Their affair had never stopped.

Nathan had bought them a penthouse downtown and a garage full of luxury cars.

His monthly "child support" exceeded my entire quarterly allowance.

With me, he pinched pennies, claiming cash flow problems and budget constraints.

With her, he spent like a drunken lottery winner.

I flipped through the pages, my heart sinking before hardening into something cold and unbreakable.

On the final page lay the paternity test I'd been most anxious to see.

I took a deep breath and read the conclusion.

**DNA analysis excludes Nathan Miller as Leo Miller's biological father.**

Leo Miller wasn't even Nathan's son.

Shock gave way to a sense of cosmic absurdity.

Nathan had destroyed our decade-long marriage for Vivian Woods and her son—only to spend seven years raising another man's child?
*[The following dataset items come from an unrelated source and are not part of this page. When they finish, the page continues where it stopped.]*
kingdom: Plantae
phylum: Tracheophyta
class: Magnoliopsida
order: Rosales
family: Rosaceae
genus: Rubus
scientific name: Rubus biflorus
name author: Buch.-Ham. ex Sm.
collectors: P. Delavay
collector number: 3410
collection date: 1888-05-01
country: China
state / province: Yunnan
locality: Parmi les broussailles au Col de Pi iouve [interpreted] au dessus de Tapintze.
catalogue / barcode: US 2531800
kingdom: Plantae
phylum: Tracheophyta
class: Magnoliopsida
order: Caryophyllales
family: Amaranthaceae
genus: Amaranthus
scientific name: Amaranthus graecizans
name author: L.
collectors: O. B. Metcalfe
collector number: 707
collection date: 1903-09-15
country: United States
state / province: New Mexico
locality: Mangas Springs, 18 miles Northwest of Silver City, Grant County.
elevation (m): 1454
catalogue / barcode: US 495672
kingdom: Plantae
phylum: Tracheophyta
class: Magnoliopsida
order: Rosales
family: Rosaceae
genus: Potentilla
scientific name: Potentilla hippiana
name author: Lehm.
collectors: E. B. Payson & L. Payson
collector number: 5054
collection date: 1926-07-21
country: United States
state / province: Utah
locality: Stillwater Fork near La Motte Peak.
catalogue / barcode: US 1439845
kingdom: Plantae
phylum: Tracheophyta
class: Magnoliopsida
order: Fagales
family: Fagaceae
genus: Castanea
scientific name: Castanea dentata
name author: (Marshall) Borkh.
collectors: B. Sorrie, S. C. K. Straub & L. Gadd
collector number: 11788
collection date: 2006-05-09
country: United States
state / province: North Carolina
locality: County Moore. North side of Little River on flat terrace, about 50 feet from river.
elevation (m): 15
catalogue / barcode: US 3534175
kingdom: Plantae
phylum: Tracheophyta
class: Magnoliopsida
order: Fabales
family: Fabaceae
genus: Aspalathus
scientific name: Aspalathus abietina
"I dug deeper," Susan tapped another document. "While Vivian was sleeping with Nathan, she was also involved with a man named Ryan Thompson—her college sweetheart. Before graduation, he disappeared to Myanmar chasing some get-rich-quick scheme. No one's heard from him since."

"Interestingly, this Ryan Thompson looked remarkably similar to your husband."

Everything clicked into place.

Vivian Woods had been running a long con from the start.

She'd exploited Leo's resemblance to Nathan, convincing him the boy was his, turning him into her personal ATM for seven years.

Looking at the DNA results, I felt my lips curve into a smile.

Nathan Miller—the world's most expensive fool.

"Iris, what's your next move?" Susan watched me carefully.

"What am I going to do?" A cold fire lit behind my eyes. "I'm going to set a trap and watch them fall in—every last one of them."

I pulled out my phone and called my father.

"Dad, I'm ready to sign the transfer agreement."

A moment of silence on the line, then his deep voice: "Okay."

"Iris, do what you must. If the sky falls, I'll be there to hold it up."